## EXCERPT TO READ
Start of Block

In this project, we will be making a weatherstation that measures temperature, rain drops, humidity and windspeed using Raspberry pi. All the data will be saved and collected in a Mysql database and put on display on a LCD display and website.
The website is responsive and useable on smartphone
Step 1: List of Materials
For this project i used :
- Raspberry pi 3b (i recommend to get a starter kit which will get you a network cable, power supply, and a micro SD card)
- GPIO T-cobbler plus breadboard
- An Adafruit BME280 (temperature, humidity and pressure sensor)
- Anemometer wind speed sensor with analog voltage output
- LCD-Display 16*2
- Rain drop module
- Perfboard plates
- Some sort of case or tools to make one (make sure it's waterproof)
- Soldering iron
- Silica gel to keep water and moisture out of your case
Step 2: Setting Up the Pi
First you will have to enable some config files and download some packages for your raspberry pi.
- Type sudo-raspi config and go to interfacing options in this menu you will want to enable camera and i2c
- Type sudo apt-get update && sudo apt-get upgrade, now that our pi has updated the list of available packages we start downloading the required packages.
- sudo apt-get install python3
- sudo apt-get install python3-picamera
- sudo apt-get install pip
- pip install apscheduler
- pip install flask-apscheduler
If you're asked if you want to continue with yes or no always select YES.
Setting up a wireless connection with the raspberry pi
Adding a wireless connection
Open the wpa-supplicant file in nano: sudo nano /etc/wpa_supplicant/wpa_supplicant.conf
adding a static ip address
open the dhcpcd file: sudo nano /etc/dhcpcd.conf
make sure you the ip address is in the correct range, if you are having problems finden the ip address of your rpi I suggest installing the FING app.

End of Block

## TASK OBJECTIVE
Resume the Raspberry Pi weather station guide, starting right after its final sentence.

## RECORDED INFORMATION
Start of Block

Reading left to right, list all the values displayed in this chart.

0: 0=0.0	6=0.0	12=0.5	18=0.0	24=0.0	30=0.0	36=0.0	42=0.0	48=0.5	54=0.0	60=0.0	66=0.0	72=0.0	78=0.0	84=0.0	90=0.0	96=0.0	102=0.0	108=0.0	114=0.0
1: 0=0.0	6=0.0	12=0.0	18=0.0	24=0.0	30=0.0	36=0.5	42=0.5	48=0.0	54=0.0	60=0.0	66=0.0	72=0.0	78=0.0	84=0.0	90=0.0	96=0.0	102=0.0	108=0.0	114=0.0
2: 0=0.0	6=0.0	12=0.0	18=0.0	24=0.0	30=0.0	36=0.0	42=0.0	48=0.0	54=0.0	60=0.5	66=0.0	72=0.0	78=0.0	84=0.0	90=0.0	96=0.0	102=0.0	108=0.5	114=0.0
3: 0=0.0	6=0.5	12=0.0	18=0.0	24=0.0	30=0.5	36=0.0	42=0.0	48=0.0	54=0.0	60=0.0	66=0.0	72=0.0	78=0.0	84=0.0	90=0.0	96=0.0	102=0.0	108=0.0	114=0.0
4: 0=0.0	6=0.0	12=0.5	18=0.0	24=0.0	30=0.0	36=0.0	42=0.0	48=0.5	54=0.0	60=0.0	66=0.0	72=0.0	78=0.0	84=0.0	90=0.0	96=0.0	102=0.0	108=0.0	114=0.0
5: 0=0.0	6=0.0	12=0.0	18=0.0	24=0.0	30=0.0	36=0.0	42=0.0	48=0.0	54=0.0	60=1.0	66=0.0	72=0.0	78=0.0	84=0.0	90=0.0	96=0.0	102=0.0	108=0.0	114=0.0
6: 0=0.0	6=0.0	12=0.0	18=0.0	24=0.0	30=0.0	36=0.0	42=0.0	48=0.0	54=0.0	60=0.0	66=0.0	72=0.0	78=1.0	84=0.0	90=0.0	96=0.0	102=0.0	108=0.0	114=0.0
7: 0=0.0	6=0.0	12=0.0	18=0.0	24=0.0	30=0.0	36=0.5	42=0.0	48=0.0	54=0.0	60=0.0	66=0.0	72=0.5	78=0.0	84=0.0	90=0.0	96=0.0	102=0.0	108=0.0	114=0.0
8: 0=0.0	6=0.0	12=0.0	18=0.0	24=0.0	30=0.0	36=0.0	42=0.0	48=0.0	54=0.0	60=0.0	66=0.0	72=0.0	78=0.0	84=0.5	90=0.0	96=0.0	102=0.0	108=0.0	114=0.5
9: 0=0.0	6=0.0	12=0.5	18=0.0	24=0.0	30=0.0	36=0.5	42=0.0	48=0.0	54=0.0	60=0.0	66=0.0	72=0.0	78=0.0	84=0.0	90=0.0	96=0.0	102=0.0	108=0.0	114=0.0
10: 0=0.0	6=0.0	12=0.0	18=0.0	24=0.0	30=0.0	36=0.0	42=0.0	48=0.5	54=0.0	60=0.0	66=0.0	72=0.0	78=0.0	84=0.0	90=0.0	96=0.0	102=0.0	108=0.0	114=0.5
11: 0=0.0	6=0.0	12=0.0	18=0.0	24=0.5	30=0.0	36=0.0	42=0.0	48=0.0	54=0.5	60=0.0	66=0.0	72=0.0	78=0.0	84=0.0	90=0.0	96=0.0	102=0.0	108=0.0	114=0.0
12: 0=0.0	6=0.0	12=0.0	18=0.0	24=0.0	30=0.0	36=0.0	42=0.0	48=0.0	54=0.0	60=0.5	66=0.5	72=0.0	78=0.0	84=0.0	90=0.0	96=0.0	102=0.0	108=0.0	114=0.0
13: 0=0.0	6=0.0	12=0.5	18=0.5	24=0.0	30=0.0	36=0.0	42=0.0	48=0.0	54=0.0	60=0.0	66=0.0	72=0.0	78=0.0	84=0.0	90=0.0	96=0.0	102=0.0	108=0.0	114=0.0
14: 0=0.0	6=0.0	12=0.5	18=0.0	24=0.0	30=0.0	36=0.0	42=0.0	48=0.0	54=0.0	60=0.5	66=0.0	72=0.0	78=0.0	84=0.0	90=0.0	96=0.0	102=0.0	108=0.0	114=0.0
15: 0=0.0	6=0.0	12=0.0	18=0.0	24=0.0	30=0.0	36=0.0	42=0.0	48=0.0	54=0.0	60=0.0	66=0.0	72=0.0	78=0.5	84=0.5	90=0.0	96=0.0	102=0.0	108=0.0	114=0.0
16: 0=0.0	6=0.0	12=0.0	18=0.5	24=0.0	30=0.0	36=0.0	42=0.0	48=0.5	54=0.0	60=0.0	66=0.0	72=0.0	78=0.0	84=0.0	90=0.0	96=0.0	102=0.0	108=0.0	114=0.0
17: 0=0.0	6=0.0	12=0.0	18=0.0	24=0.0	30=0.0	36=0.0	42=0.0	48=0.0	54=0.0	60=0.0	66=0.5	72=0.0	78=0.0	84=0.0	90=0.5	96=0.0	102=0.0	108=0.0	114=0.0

End of Block

## ANSWER FOR THE TASK
Step 3: Creating/Downloading Project and Setting Up Flask
We will now have to create a new project folder or download my project folder and configure some settings inside pycharm so that we are able to connect with the raspberry pi.
Go to file --> settings --> Build, Execution, Deployment --> Deployment
Create a new SFTP connection.
SFTP host --> ip address or hostname of the raspberry pi click on test SFTP connection if the connection has succeeded you can go to the next step.
root path: /home/username
username : username of the root user of the raspberry pi
auth type: password
password: password of the root user
Go to file --> settings --> project:"project name" --> project: interpreter
click the cogwheel in the upper-right corner and select deployment configuration. In the drop down menu select the SFTP connection you just made and click on Create application level copy of this deployment server. apply everything and close the settings menu.
Now you should be able to upload python files from pycharm to your raspberry pi.
Step 4: Setting Up Mysql
On the raspberry pi
install all the latest updates and upgrades
- sudo apt-get update && sudo apt-get upgrade
install mysql server
- sudo apt-get install mysql-server
To connect with the database we need a client. use underlying command to install mysql-client
- sudo apt-get install mysql-client
To make a connection between python and the MySql database we need to install MySQL connector.
- sudo apt-get install python3-mysql.connector
now we will create a new mysql user.
mysql -uroot -p
CREATE USER 'your_username'@'%' IDENTIFIED BY 'your_password' ;
GRANT ALL PRIVILEGES ON *.* TO 'your_username'@'%'
WITH GRANT OPTION;
Now hop back to pycharm
use the shortcut ctrl+shift+a and search for database, press enter. Now you should see a new screen on the right. press the green add button and select datasource-->mysql
In the general tab add the name of the database and username and password of the mysql user we created earlier.
In the ssh/ssl tab check use ssh tunnel.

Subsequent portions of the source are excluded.